As we noted in our iPhone 4S review 1080p video can end up consuming a lot of space, so perhaps due to upload concerns Apple decided to focus on pictures with Photo Stream. After all, even a decent WiFi connection might require several minutes to get a 5-minute 1080p video uploaded to the cloud, and downloaded back on other devices. Yet a third-party app for the iPhone and iPad, Video Stream, aims at providing iOS 5 users with a way to store videos in iCloud and push them effortlessly to all their iCloud-connected devices.
Video Stream is a $0.99 download from the App Store, and it runs on the iPhone and iPad. The concept is simple: you can manually import videos from your Camera Roll (or shoot new ones directly into Video Stream) and the app will start uploading them to iCloud. Once it's done, the videos will begin showing up on other devices running Video Stream, like an iPad. And because the system is based on iCloud's Documents & Data, files will unsurprisingly become visible on a Mac as well (though the developers say that a native Mac app is also in the works). Video Stream is a third-party app, so videos won't be automatically uploaded after they've been recorded with an iPhone or iPad: you'll need to import them into the Video Stream app.

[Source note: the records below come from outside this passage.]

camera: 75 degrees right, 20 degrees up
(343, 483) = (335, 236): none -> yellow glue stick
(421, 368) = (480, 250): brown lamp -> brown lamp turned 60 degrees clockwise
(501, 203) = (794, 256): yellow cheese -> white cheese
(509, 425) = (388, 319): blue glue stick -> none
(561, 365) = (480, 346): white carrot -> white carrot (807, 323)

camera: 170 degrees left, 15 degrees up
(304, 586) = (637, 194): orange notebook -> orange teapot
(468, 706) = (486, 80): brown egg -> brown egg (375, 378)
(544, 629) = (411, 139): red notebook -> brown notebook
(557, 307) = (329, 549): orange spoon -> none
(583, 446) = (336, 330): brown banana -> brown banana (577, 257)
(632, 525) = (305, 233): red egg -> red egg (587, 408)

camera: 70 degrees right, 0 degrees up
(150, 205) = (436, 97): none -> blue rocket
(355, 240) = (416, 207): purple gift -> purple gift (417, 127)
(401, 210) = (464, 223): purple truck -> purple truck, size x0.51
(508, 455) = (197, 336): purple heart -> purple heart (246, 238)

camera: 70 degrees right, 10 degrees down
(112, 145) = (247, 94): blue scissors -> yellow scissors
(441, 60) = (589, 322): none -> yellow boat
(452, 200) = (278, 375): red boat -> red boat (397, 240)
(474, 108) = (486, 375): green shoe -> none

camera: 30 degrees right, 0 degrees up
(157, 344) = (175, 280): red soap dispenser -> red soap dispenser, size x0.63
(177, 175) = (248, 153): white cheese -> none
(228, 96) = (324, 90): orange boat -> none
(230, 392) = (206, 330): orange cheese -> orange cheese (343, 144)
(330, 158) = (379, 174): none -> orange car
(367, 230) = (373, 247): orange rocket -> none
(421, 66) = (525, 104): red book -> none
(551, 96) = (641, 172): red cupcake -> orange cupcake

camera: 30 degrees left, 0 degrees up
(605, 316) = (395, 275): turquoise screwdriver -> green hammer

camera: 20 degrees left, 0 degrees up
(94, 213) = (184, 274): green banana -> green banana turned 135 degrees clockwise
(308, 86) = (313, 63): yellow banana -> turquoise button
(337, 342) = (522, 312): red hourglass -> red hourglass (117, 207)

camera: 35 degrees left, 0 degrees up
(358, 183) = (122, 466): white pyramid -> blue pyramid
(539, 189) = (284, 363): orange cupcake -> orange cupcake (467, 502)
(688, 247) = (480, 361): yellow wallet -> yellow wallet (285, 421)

An obvious caveat of video is that even a couple of minutes can generate a large file. For this reason Video Stream needs to compress a video before it's uploaded, and the app offers three options: Low, Medium and High quality. For instance, I chose "High" for a 1080p video I shot with my iPhone 4S, and I ended up with the following video information on my Mac (for a 28.7 MB video file).
Video Stream isn't a permanent solution to store your video library in the cloud (just like you shouldn't use Apple's Photo Stream to build your personal photo library), but it gets its job done. Which means easily pushing videos across devices and offering options to reduce file size, thus cutting upload times in half.
Video Stream is $0.99 in the App Store.